Somali ENT is a group of young boys, me and my cousins, who produce Somali videos and comedy skits,” said Omar. “Our greatest hit got 300,000 views, called ‘Somali Catfish.’ Somali culture is unique and beautiful; we are part of the East African culture, but Somali is different in its own way. And Somali youth, we have a Muslim point of view of life, but we also put our own little ‘ummph’ in it, if you know what I mean. We’re kind of the generation that’s going to build Somali. You can find it in our poetry, in our dances, in our music, all kinds of things.”
MinnPost photo by Jim Walsh
Liena Hamza, Aisha Barra, Hayat Mohamed. “I’m studying family social science at the U,” said Mohamed. “I’m originally from Mogadishu, Somalia. I was raised here, but it’s important to keep your culture from home so you never really forget where you come from. I love how diverse Minnesota is, and how all the different cultures come together at the U and do events together. It bothers me when people say ‘Somalians’ versus ‘Somali,’ because the original term is ‘Somali.’ It’s like saying, ‘I’m hanging out with the Mexicans’ versus ‘I’m hanging out with the Hispanics.’ There’s a big difference. The correct term would be ‘I’m hanging out with the Somalis.’ ”
MinnPost photo by Jim Walsh

MinnPost photo by Jim Walsh
Najmo Yusef. “I’m the president of the Somali Student Association. Somali culture is really enriching, it’s a really thick culture.
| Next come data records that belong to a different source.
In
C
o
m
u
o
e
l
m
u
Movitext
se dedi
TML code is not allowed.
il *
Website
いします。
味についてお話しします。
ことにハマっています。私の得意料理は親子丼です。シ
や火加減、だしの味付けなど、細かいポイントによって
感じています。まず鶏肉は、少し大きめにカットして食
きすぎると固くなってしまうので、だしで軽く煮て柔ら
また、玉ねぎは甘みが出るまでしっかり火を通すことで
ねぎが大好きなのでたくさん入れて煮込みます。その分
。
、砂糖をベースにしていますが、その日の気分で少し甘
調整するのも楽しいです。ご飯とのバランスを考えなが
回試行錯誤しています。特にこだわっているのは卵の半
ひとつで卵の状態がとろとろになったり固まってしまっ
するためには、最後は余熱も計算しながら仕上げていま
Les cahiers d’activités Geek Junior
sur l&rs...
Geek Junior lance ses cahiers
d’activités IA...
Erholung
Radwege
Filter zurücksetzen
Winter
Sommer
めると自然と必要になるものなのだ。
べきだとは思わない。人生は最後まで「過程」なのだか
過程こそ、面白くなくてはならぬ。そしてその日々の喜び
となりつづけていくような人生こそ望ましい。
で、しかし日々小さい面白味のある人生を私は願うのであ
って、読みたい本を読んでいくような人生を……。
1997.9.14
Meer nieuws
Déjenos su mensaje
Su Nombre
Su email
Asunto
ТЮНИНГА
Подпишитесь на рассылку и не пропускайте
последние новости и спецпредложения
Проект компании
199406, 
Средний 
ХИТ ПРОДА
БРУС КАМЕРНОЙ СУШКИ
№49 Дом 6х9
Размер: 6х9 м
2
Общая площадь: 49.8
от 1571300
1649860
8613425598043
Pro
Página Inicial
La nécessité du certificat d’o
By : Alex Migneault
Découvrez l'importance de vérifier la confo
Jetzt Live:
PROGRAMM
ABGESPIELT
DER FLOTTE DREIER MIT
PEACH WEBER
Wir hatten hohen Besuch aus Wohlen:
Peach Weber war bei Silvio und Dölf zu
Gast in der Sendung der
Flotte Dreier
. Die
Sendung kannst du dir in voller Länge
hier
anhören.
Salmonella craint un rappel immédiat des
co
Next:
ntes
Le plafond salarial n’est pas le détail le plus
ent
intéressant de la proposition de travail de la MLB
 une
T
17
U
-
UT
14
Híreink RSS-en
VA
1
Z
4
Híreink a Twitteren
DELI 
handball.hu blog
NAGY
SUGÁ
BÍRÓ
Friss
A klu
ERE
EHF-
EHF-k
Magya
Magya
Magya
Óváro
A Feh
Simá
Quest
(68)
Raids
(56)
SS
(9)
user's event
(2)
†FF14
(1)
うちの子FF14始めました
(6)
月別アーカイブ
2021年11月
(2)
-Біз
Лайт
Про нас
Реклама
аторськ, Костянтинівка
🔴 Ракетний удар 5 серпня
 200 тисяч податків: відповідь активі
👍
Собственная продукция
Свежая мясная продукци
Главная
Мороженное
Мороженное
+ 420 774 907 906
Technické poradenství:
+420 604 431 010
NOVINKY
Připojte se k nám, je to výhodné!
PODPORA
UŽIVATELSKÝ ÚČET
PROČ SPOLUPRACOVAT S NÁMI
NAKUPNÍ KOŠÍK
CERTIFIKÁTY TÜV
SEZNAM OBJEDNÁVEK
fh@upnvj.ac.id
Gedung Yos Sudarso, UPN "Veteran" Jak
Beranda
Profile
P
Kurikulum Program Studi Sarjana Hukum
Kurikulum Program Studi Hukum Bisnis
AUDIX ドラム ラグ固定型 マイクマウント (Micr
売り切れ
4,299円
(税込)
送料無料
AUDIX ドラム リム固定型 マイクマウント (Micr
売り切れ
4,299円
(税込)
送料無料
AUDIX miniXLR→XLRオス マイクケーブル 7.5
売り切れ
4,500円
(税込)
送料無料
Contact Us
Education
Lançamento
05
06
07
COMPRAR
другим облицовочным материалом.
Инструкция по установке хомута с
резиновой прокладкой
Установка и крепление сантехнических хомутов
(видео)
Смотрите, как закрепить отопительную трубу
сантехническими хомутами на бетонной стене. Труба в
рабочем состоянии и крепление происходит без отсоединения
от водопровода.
Even if you’ve been here a long time, you still carry the culture with you. With our behaviors, with our characteristics, it’s so deeply rooted in us.”
MinnPost photo by Jim Walsh
Yura Fora. “I’m here representing the nonprofit organization ARAHA, the American Relief Agency for the Horn of Africa. We’re just trying to get more awareness about what’s going on in the Horn of Africa, in terms of the poverty level, the drought, the suffering, and the good projects we’re working on. We have offices in Somalia, Ethiopia, Sudan, and Kenya. It’s my motherland; I care deeply about it, and the community, when we do come here, we have to remember where we came from and not forget the situation that’s going on over there.”
MinnPost photo by Jim Walsh
Naima Hamad. “I’m a U student, I’m studying youth studies with a minor in sociology. I was born in Kenya, but my family is from Somalia. Somali music is very powerful. It sends a great message; a lot of the songs are about love, and that’s one thing that Somali people have for each other. They have love for everybody, but they have love for each other because of what they went through – the war, the turmoil, the drought, and hunger that’s going on there. Minnesota is a place I want to live forever, because of the diversity and I find that I learn something new every day about my culture and who I am from the people who live and work inside Cedar-Riverside in Minneapolis.”